Industrial leaders have called for a reduction in interest rates to help them stay competitive globally, but the government appears satisfied with low economic growth, shrinking exports, rising imports and worsening poverty.

Several manufacturers have already begun shifting operations to Egypt, Mexico, Dubai and Vietnam. Some analysts say pressure is building for at least a 100 basis point cut when the policy is announced on Monday, though most believe the IMF’s stance will prevail.

The last reduction in the policy rate came in May. Since then, the benchmark rate has held at 11 per cent, even as headline inflation dipped to three per cent earlier this year. November inflation was recorded at 6.1pc, compared to 6.2pc in October.

The IMF, which released a $1.2 billion tranche on Thursday, praised the State Bank for maintaining positive real interest rates on a forward-looking basis and said the monetary stance must remain tight and data-driven.

Industrialists demand reduction to stay competitive globally

For the past three years, high interest rates have weighed on growth — first due to record 38pc inflation and now despite inflation falling sharply. Economic expansion has averaged below 2pc, while the central bank has remained focused on “sustainable growth”.

“With inflation under control, PKR holding steady, and reserves outperforming targets, it is imperative for SBP to pivot,” Interloop Limited CEO Musadaq Zulqarnain said in a post on X.

Interloop recently installed a textile unit in Egypt. He said Pakistan’s growth engine had stalled and the industry was under severe stress. “A timely reduction in rates will catalyse business activity — and materially ease the government’s fiscal burden. The moment calls for decisive monetary support,” he added.

However, senior banker Rashid M. Alam said inflation is unlikely to decline any further. If the monetary stance is guided strictly by inflation, then the State Bank should keep the rate as it is at 11pc, he said.

He added that the market remains uncertain, and any rate-cutting cycle amid high inflation, political uncertainty, border tensions, elevated petroleum prices and a widening current account deficit could trigger instability. Considering all these things, the case is to stay neutral, he said.

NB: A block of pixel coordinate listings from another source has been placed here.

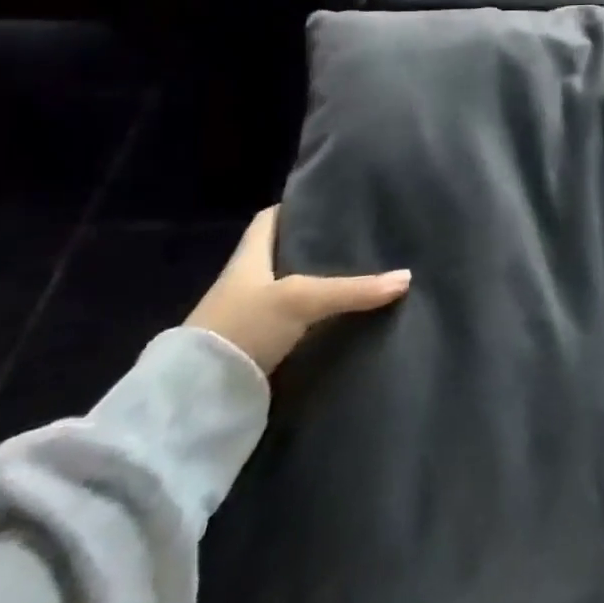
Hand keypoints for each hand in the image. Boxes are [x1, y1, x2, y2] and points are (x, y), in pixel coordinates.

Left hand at [186, 206, 410, 372]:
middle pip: (282, 254)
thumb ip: (354, 289)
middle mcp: (246, 282)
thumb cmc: (243, 326)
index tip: (328, 203)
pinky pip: (291, 322)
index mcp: (248, 257)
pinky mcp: (255, 349)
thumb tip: (407, 277)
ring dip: (316, 284)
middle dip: (314, 247)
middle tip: (356, 238)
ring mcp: (248, 317)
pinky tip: (339, 318)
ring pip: (289, 289)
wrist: (196, 400)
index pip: (269, 219)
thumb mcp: (302, 299)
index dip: (294, 208)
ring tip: (358, 274)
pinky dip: (312, 318)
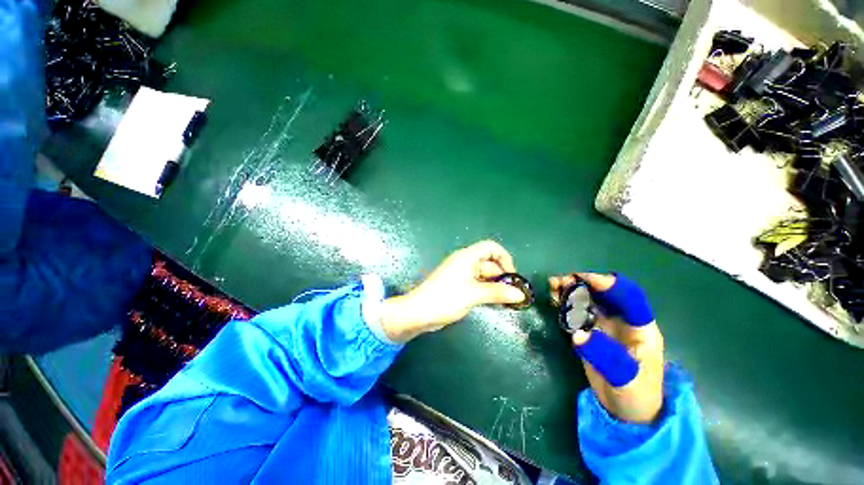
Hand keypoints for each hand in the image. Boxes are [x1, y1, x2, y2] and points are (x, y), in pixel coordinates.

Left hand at [378, 240, 526, 341]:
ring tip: (508, 301)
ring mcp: (461, 275)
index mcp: (467, 257)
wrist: (418, 313)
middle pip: (489, 263)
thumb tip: (520, 294)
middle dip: (502, 276)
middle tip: (514, 294)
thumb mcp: (473, 294)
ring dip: (496, 286)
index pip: (490, 247)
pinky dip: (487, 291)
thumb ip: (497, 293)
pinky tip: (495, 303)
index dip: (504, 258)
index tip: (512, 276)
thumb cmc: (445, 298)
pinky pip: (477, 285)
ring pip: (484, 276)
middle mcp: (464, 263)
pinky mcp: (458, 287)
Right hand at [550, 273, 663, 423]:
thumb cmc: (636, 395)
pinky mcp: (589, 332)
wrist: (626, 411)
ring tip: (553, 285)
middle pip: (604, 294)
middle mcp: (621, 321)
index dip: (609, 285)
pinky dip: (565, 302)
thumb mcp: (625, 379)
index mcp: (640, 328)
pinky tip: (554, 298)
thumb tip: (578, 334)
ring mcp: (604, 325)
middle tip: (561, 281)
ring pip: (588, 300)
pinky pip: (576, 312)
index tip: (584, 279)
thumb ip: (604, 356)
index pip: (629, 297)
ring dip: (571, 289)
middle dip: (583, 283)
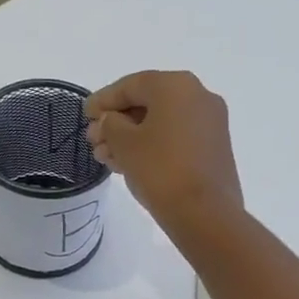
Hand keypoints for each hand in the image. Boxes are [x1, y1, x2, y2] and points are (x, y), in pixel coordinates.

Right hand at [83, 71, 243, 239]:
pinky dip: (152, 145)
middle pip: (147, 103)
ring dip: (131, 137)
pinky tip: (128, 163)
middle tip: (93, 140)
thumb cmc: (160, 169)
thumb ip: (109, 124)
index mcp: (176, 86)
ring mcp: (210, 123)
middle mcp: (198, 96)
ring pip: (161, 123)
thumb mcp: (124, 143)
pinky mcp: (214, 147)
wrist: (206, 213)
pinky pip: (175, 137)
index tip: (85, 115)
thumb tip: (110, 122)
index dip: (103, 100)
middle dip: (116, 122)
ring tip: (105, 157)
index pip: (131, 85)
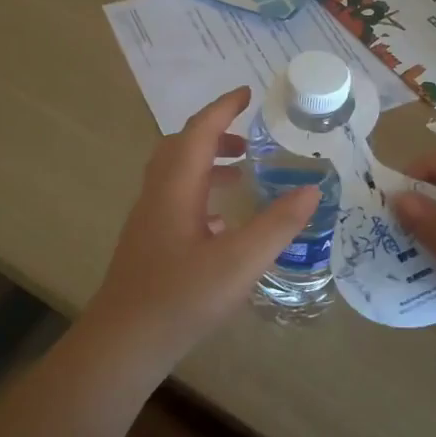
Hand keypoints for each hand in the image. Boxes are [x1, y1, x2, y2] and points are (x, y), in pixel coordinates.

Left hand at [85, 88, 319, 371]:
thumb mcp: (240, 262)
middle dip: (214, 134)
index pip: (199, 131)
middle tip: (249, 139)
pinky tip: (222, 223)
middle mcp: (157, 196)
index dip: (223, 108)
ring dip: (208, 164)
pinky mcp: (149, 245)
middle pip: (182, 148)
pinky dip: (200, 196)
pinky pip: (175, 202)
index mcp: (176, 188)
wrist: (123, 344)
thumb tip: (312, 189)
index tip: (247, 92)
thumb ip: (277, 225)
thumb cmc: (181, 298)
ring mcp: (149, 221)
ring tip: (242, 174)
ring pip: (177, 176)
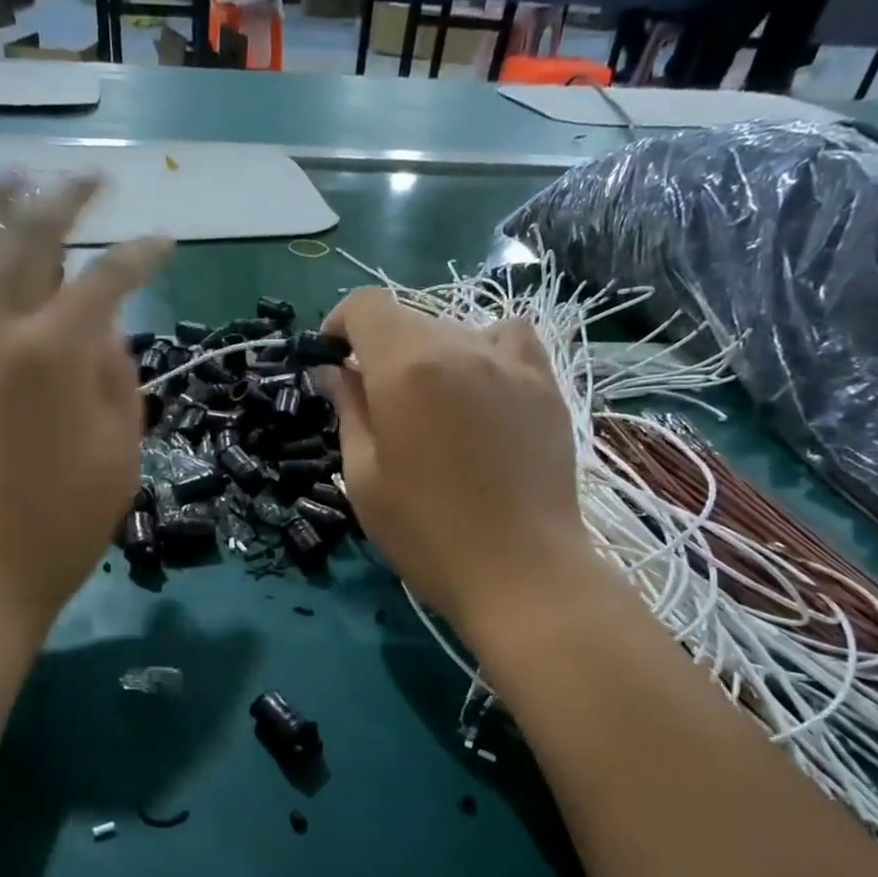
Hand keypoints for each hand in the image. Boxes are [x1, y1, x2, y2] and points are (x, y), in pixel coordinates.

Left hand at [0, 178, 171, 629]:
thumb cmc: (63, 525)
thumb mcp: (120, 456)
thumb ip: (118, 383)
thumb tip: (107, 331)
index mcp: (56, 353)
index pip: (107, 280)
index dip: (140, 255)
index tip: (162, 243)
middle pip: (28, 242)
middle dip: (65, 199)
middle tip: (89, 178)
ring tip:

A former caretaker federal commerce minister, who is also an industrialist, posted on X that Pakistan’s interest rates are nearly twice those of regional economies, including China and India.

“Over the last 36 months, we have attempted to stabilise the economy but achieved less than 2 per cent aggregate growth,” he said, urging the government to reduce interest rates to around 6pc and bring real interest rates down to 1pc.